Boston Police report a traffic stop at Columbia Road and Washington Street in Dorchester yesterday ended with the arrest of two men - one of whom served a lengthy prison sentence for shooting two state troopers on Blue Hill Avenue.
Police say drug-control officers monitoring the area shortly after 2 p.m. yesterday spotted a car go through a red light at that intersection:
Officers attempted to conduct a traffic stop, and while the motor vehicle initially stopped, the operator fled into a parking lot in the area. Officers observed the male passenger suddenly exit the vehicle and flee on foot while clutching an apparent object in his waistband.

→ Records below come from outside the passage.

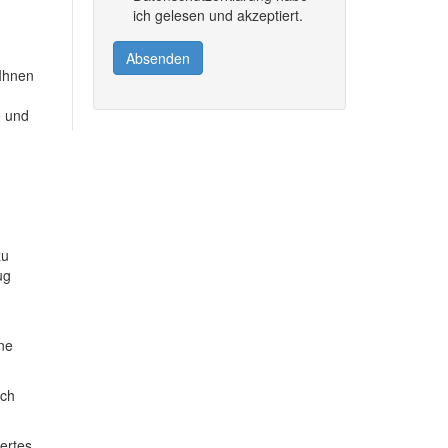
ich gelesen und akzeptiert.
Absenden
 Ihnen
e und
zu
ug
ine
ich
dertes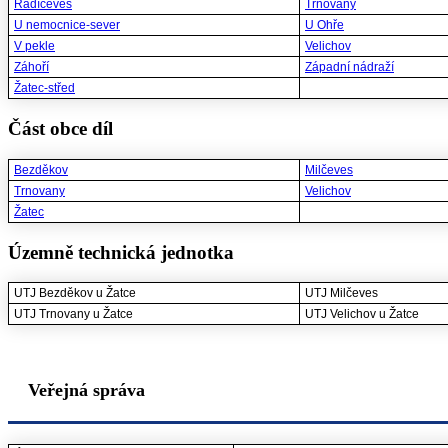
Radíčeves
Trnovany
U nemocnice-sever
U Ohře
V pekle
Velichov
Záhoří
Západní nádraží
Žatec-střed
Část obce díl
Bezděkov
Milčeves
Trnovany
Velichov
Žatec
Územně technická jednotka
UTJ Bezděkov u Žatce
UTJ Milčeves
UTJ Trnovany u Žatce
UTJ Velichov u Žatce
Veřejná správa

Following a brief pursuit, officers were able to apprehend the male suspect and recover a black Sar-Arms semi-automatic 9mm firearm loaded with 24 live rounds of ammunition. A second magazine containing 9 rounds of live ammunition was recovered at the scene as well. During the apprehension of the male passenger, the operator of the motor vehicle had also fled the area, but was located and placed under arrest.
Alonzo Dedrick, 55, of Dorchester, was charged with unlawful possession of a firearm, unlawful possession of ammunition, unlawful possession of a high-capacity feeding device, unlawful possession of a firearm in the commission of a felony, possession of Class B drugs with intent to distribute and resisting arrest. He was also charged with being an armed career criminal, which could mean longer sentences on the other charges if he is convicted. Frank Cinelli, 46, was charged with speeding and failing to stop for a police officer.
In 1988, a Suffolk Superior Court jury convicted Dedrick of shooting two state troopers conducting a drug investigation on Blue Hill Avenue in Dorchester.
Dedrick was supposed to meet one undercover trooper on Blue Hill Avenue, possibly to sell him cocaine, but slid into the car of another undercover trooper monitoring the first. He began punching her in the face and managed to wrest her gun away, according to a Massachusetts Appeals Court decision that summarizes the case - and which rejected his request for a new trial.
Dedrick ran away, with the gun, and when she followed and tackled him, shot her twice in the legs. The first trooper also chased him and Dedrick shot him as well - with one bullet lodging two inches from heart - but he still kept pursuing him and, with the help of four other troopers also involved in the investigation, subdued him.
Following his conviction on five counts related to the shootings, a judge sentenced Dedrick to 33 to 50 years in state prison - but with the possibility of parole after 22 years.